## Provided passage
******************************

He told the Daily Mail: ‘Stop pitying them, we obsess about it far too much and we don’t need to fret about them – we need to worry about the white working-class kids.
‘Of course children who don’t have the requisite English language skills need to be assimilated and have time and money spent but that should come before they enter the school system.’
Other campaigners have called for funding to be explicitly diverted to white working-class children, saying they are being ignored and left to fall behind.
Just one in five white working-class pupils achieve a good pass in English and maths, compared to 45.4 per cent across all demographics.
Mr McGovern said that one or two special centres or target schools should be set up within each local authority to provide a pre-education English course to children who struggle.
He added: ‘We have consistent and obvious annual evidence that it is the white working-class children who perform worse and need numeracy and literacy support, if there is money to be going around.
‘A lack of imagination is the big problem with the educational world but however we tackle it we need to focus on the right group – don’t pity the immigrant, they are the education system’s biggest success story.’
DfE bosses define the EAL as where pupils have ‘been exposed to a language other than English during early development and continues to be exposed to this language in the home or in the community’.

******************************

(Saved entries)

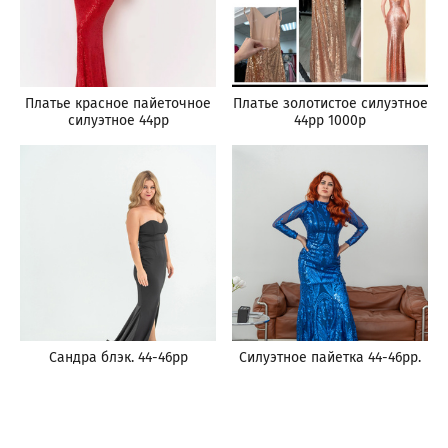
Платье красное пайеточное
Платье золотистое силуэтное
силуэтное 44рр
44рр 1000р
Сандра блэк. 44-46рр
Силуэтное пайетка 44-46рр.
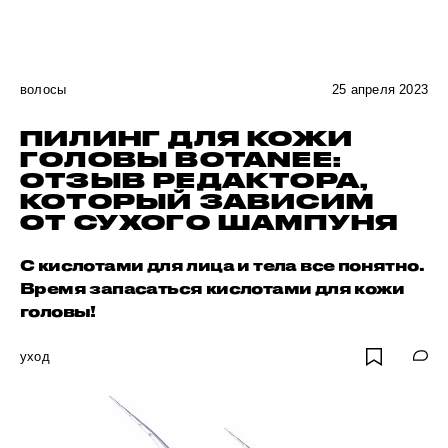
волосы
25 апреля 2023
ПИЛИНГ ДЛЯ КОЖИ
ГОЛОВЫ BOTANEE:
ОТЗЫВ РЕДАКТОРА,
КОТОРЫЙ ЗАВИСИМ
ОТ СУХОГО ШАМПУНЯ
С кислотами для лица и тела все понятно.
Время запасаться кислотами для кожи
головы!
уход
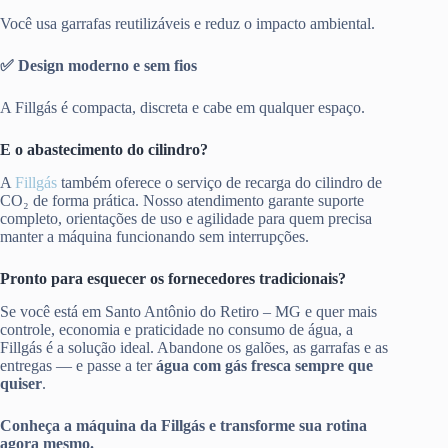
Você usa garrafas reutilizáveis e reduz o impacto ambiental.
✅ Design moderno e sem fios
A Fillgás é compacta, discreta e cabe em qualquer espaço.
E o abastecimento do cilindro?
A
Fillgás
também oferece o serviço de recarga do cilindro de
CO₂ de forma prática. Nosso atendimento garante suporte
completo, orientações de uso e agilidade para quem precisa
manter a máquina funcionando sem interrupções.
Pronto para esquecer os fornecedores tradicionais?
Se você está em Santo Antônio do Retiro – MG e quer mais
controle, economia e praticidade no consumo de água, a
Fillgás é a solução ideal. Abandone os galões, as garrafas e as
entregas — e passe a ter
água com gás fresca sempre que
quiser
.
Conheça a máquina da Fillgás e transforme sua rotina
agora mesmo.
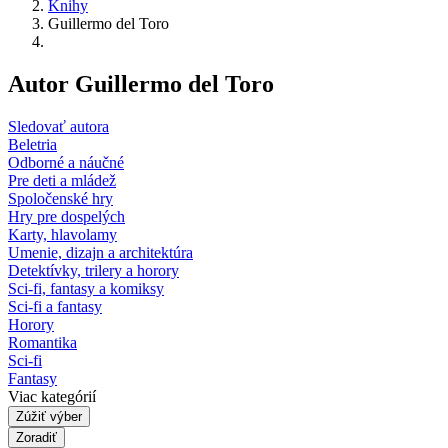
Knihy
Guillermo del Toro
Autor Guillermo del Toro
Sledovať autora
Beletria
Odborné a náučné
Pre deti a mládež
Spoločenské hry
Hry pre dospelých
Karty, hlavolamy
Umenie, dizajn a architektúra
Detektívky, trilery a horory
Sci-fi, fantasy a komiksy
Sci-fi a fantasy
Horory
Romantika
Sci-fi
Fantasy
Viac kategórií
Zúžiť výber
Zoradiť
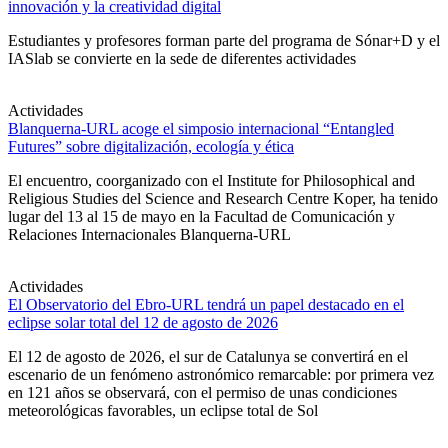
innovación y la creatividad digital
Estudiantes y profesores forman parte del programa de Sónar+D y el
IASlab se convierte en la sede de diferentes actividades
Actividades
Blanquerna-URL acoge el simposio internacional “Entangled
Futures” sobre digitalización, ecología y ética
El encuentro, coorganizado con el Institute for Philosophical and
Religious Studies del Science and Research Centre Koper, ha tenido
lugar del 13 al 15 de mayo en la Facultad de Comunicación y
Relaciones Internacionales Blanquerna-URL
Actividades
El Observatorio del Ebro-URL tendrá un papel destacado en el
eclipse solar total del 12 de agosto de 2026
El 12 de agosto de 2026, el sur de Catalunya se convertirá en el
escenario de un fenómeno astronómico remarcable: por primera vez
en 121 años se observará, con el permiso de unas condiciones
meteorológicas favorables, un eclipse total de Sol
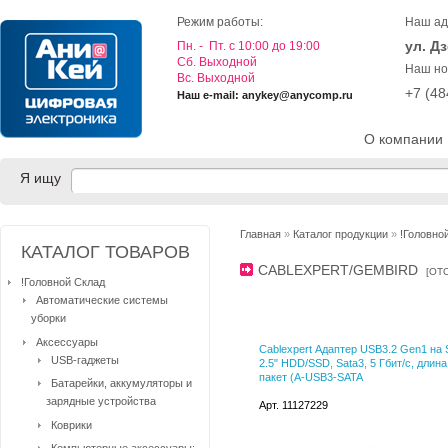
Режим работы:
Наш ад
ул. Д
Пн. - Пт. с 10:00 до 19:00
Cб. Выходной
Наш но
Вс. Выходной
+7 (4
Наш e-mail: anykey@anycomp.ru
О компании
Я ищу
Главная
»
Каталог продукции
»
!Головно
КАТАЛОГ ТОВАРОВ
CABLEXPERT/GEMBIRD
[
ОТ
!Головной Склад
Автоматические системы
уборки
Аксессуары
Cablexpert Адаптер USB3.2 Gen1 на 
USB-гаджеты
2.5" HDD/SSD, Sata3, 5 Гбит/с, длина
пакет (A-USB3-SATA
Батарейки, аккумуляторы и
зарядные устройства
Арт. 11127229
Коврики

******************************

## Work order
Print the passage on white working-class pupils word for word, from "He told the" up to and including "children who struggle.".

## Exercise solution
He told the Daily Mail: ‘Stop pitying them, we obsess about it far too much and we don’t need to fret about them – we need to worry about the white working-class kids.
‘Of course children who don’t have the requisite English language skills need to be assimilated and have time and money spent but that should come before they enter the school system.’
Other campaigners have called for funding to be explicitly diverted to white working-class children, saying they are being ignored and left to fall behind.
Just one in five white working-class pupils achieve a good pass in English and maths, compared to 45.4 per cent across all demographics.
Mr McGovern said that one or two special centres or target schools should be set up within each local authority to provide a pre-education English course to children who struggle.